## Start ARTICLE

Week 3: Trade Off
Why the annexation of Canada wouldn't be so easy, why Alberta won't join the rest of Canada in fighting back, and the case against the sexual revolution gets stronger
With Donald Trump set to return to the White House and threatening both a tariff war and annexation of Canada, I feel I have a short window of opportunity to convince people that Canada is actually fascinating.
So this week I wrote a piece in The Interpreter on some of the practical obstacles to Canada becoming the “51st State”. As a single state Canada would be the largest population and the second large economy. The other 50 states would consider this a huge threat to their own power within the republic – making ten new states more likely. Yet as “a nation of cats” it would not be so easy for the U.S to bring Canada’s provinces to heel. Both defending and advancing provincial power is the dominant feature of Canadian politics. And even the most hardcore “states’ rights” advocates in the U.S would struggle to compete with the intensity of this sentiment in Canada.
In similar commentary from Americans about the idea of Canada joining the U.S there has been the rather amusing observation that “this wouldn’t be good for the Republicans”. That is, Canadians would be far more likely to support the Democratic Party.
Yet why would people think that Canada would automatically fall in line with the U.S’s two party system? Canadians won’t even submit themselves to their own party system. Behind their polite demeanours lies an insatiable thirst for murdering political parties – and birthing new ones. As well as a belief that federal and provincial politics are entirely separate and do not need the same parties for each level of government. As I wrote:
The next hurdle would be the idiosyncratic spirits of Canadian voters being unlikely to submit themselves to America’s binary party system. Canadians live in a permanent revolt against Duverger’s Law – that single member districts using first-past-the-post voting will lead to a two party system. By contrast, Americans – both structurally and mentally – live in permanent submission to it.

## End ARTICLE
## Start SUPPLIED INFORMATION

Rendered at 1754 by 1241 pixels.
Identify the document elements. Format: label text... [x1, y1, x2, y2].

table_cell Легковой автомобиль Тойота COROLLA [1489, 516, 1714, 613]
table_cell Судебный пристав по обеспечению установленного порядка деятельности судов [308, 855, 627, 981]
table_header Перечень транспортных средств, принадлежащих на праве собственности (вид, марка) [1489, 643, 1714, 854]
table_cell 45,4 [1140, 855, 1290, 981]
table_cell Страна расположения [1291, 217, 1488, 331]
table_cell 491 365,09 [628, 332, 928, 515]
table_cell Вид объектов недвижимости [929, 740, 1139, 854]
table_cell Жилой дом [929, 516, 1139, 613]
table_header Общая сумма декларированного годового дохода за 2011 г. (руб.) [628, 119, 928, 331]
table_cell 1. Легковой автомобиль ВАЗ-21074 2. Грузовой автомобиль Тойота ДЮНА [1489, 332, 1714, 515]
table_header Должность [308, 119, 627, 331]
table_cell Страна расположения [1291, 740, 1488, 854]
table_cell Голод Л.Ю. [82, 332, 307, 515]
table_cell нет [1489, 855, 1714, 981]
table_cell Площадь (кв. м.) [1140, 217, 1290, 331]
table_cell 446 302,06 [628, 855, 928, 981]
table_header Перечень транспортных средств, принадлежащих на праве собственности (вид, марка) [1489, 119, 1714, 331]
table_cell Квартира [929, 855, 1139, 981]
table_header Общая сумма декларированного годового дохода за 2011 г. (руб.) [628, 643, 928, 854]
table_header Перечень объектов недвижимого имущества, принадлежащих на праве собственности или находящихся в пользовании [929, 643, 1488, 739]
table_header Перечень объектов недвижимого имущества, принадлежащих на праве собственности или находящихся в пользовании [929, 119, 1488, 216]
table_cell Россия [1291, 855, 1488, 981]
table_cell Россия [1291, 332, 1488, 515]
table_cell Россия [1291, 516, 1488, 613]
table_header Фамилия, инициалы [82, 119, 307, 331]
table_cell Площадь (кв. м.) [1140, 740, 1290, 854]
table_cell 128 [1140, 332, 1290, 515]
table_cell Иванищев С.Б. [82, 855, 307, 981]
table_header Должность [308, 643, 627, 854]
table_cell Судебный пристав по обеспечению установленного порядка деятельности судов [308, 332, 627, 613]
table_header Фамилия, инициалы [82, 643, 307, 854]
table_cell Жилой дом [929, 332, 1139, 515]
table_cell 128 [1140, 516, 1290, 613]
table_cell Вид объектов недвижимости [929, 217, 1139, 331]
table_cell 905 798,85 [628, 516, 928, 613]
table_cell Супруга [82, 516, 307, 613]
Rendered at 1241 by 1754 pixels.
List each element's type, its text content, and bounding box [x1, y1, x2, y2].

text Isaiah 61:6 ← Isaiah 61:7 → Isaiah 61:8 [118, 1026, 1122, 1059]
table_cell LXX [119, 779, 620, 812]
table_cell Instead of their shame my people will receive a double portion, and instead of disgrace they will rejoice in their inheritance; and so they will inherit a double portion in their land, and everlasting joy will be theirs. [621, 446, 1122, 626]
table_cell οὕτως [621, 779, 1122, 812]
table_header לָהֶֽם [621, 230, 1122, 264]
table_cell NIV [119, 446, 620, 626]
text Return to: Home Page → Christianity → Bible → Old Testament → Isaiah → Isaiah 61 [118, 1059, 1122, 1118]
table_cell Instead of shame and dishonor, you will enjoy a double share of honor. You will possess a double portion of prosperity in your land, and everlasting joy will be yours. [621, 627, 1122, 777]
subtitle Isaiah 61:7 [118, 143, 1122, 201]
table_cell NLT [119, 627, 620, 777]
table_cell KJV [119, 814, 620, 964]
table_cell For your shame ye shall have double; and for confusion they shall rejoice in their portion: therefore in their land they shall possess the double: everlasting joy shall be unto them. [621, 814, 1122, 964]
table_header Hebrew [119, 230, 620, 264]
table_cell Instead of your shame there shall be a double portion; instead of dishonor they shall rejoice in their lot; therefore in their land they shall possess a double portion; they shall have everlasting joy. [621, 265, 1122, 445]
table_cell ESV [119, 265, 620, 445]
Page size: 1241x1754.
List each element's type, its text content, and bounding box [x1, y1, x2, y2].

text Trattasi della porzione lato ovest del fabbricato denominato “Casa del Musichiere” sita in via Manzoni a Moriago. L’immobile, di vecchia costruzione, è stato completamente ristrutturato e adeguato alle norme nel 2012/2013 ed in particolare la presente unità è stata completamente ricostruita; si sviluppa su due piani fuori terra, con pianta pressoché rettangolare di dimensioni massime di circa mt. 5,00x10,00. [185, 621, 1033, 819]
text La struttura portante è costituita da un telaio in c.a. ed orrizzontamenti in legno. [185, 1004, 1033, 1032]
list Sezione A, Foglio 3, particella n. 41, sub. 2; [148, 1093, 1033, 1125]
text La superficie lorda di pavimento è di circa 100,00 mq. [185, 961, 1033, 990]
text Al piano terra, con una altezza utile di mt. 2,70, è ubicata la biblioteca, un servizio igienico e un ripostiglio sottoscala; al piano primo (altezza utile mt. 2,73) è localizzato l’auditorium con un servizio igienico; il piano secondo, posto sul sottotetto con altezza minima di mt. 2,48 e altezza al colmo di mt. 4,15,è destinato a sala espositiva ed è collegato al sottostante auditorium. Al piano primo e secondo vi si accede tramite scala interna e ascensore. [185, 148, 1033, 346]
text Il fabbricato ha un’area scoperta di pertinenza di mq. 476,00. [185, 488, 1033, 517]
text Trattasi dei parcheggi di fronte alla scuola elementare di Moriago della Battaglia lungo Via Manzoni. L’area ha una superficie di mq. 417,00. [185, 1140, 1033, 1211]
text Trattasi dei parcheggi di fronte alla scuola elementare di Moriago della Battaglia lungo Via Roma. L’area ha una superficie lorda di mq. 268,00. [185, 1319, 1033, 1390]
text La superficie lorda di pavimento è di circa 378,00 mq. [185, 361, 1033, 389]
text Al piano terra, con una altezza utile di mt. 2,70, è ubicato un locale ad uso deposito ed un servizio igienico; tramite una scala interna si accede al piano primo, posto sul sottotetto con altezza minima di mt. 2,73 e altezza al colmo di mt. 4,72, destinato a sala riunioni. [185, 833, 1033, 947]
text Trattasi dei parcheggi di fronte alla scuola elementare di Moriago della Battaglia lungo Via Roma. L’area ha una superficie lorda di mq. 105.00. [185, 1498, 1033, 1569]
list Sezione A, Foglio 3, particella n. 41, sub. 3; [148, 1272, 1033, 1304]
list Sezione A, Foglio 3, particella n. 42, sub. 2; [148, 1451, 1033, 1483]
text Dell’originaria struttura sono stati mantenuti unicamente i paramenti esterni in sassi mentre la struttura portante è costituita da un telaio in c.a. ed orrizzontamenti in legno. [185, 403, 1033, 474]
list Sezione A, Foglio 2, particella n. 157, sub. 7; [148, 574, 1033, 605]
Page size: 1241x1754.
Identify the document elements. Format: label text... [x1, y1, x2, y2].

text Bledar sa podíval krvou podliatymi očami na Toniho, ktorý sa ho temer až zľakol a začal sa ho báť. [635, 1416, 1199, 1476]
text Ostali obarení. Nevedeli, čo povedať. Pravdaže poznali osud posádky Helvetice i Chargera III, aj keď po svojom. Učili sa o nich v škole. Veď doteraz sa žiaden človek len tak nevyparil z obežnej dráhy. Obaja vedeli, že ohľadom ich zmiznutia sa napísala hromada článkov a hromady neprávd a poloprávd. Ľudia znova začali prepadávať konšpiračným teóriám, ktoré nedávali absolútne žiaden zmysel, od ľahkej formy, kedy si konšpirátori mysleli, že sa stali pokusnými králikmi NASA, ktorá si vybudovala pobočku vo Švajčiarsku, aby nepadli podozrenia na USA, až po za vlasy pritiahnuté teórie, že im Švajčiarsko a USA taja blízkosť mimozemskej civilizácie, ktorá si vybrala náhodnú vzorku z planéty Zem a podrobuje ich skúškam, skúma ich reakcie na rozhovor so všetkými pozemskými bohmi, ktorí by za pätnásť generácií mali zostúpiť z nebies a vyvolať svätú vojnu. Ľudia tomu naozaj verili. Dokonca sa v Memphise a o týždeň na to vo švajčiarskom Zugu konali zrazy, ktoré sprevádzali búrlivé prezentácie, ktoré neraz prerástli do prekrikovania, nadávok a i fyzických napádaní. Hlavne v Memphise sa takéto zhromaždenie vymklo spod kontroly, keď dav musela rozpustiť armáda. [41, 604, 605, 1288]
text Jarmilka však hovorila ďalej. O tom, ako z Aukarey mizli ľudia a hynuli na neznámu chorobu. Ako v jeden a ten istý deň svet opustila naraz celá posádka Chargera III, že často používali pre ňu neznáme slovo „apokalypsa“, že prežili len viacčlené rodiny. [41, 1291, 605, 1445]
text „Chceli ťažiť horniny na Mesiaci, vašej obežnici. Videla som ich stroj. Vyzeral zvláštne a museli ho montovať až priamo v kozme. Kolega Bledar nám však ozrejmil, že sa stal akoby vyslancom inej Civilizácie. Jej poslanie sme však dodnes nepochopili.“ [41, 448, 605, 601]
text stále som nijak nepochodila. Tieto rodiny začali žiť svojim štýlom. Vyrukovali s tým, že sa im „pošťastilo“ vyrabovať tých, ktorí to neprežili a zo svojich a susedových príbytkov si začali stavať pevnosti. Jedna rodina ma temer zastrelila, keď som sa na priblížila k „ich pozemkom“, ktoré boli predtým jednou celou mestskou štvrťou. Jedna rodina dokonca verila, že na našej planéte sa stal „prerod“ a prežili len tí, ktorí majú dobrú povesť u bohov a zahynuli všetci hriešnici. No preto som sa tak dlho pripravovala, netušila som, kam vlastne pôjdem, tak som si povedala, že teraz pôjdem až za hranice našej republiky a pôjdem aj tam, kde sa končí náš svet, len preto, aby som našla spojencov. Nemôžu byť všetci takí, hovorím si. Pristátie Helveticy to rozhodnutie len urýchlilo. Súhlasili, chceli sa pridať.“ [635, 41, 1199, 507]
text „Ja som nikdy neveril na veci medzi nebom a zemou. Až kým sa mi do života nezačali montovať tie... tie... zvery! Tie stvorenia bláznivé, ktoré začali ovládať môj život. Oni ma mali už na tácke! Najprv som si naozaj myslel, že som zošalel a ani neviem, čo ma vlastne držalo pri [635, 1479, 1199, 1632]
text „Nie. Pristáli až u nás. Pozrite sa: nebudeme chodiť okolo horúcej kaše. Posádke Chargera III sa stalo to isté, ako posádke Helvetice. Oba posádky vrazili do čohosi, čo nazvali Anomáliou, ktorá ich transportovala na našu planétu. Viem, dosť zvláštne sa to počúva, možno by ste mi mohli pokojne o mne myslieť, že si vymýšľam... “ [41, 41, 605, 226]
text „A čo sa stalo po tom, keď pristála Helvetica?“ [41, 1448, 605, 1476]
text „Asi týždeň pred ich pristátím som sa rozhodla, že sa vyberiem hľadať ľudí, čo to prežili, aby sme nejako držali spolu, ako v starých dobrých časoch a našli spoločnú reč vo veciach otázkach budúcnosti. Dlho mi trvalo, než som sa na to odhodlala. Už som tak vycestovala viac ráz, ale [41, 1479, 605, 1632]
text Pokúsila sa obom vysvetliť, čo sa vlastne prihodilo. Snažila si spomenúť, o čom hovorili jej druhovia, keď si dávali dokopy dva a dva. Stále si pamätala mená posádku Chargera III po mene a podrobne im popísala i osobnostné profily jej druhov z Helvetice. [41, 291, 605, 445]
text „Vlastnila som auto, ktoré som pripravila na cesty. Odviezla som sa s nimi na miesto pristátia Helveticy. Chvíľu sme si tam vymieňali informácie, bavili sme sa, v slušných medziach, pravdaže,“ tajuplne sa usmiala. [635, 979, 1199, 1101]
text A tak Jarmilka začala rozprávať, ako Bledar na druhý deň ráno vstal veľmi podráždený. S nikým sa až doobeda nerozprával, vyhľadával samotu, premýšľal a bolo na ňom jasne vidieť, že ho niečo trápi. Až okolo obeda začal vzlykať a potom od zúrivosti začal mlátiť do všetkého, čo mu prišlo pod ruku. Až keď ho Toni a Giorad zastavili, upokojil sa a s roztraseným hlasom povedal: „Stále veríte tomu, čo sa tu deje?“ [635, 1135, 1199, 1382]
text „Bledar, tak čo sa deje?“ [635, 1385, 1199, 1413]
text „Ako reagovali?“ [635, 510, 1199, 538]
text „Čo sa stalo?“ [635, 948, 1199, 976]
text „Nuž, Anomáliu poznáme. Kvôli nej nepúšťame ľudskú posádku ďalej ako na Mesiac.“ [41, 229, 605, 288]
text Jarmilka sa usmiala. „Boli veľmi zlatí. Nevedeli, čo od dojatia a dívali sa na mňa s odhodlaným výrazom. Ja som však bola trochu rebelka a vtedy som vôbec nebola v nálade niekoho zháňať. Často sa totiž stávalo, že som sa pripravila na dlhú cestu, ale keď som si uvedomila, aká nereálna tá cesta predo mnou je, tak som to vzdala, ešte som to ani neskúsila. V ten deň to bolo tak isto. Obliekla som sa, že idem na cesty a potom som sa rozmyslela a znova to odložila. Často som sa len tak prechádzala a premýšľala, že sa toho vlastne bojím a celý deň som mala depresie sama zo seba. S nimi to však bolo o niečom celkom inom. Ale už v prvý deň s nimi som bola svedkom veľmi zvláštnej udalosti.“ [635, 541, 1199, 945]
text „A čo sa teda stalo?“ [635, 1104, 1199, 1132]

## End SUPPLIED INFORMATION

• _REQUEST_: Translate this sentence from the article on Canada becoming the "51st State" into Spanish: "Canadians won’t even submit themselves to their own party system."

• _FINISHED ANSWER_: Los canadienses ni siquiera se someten a su propio sistema de partidos.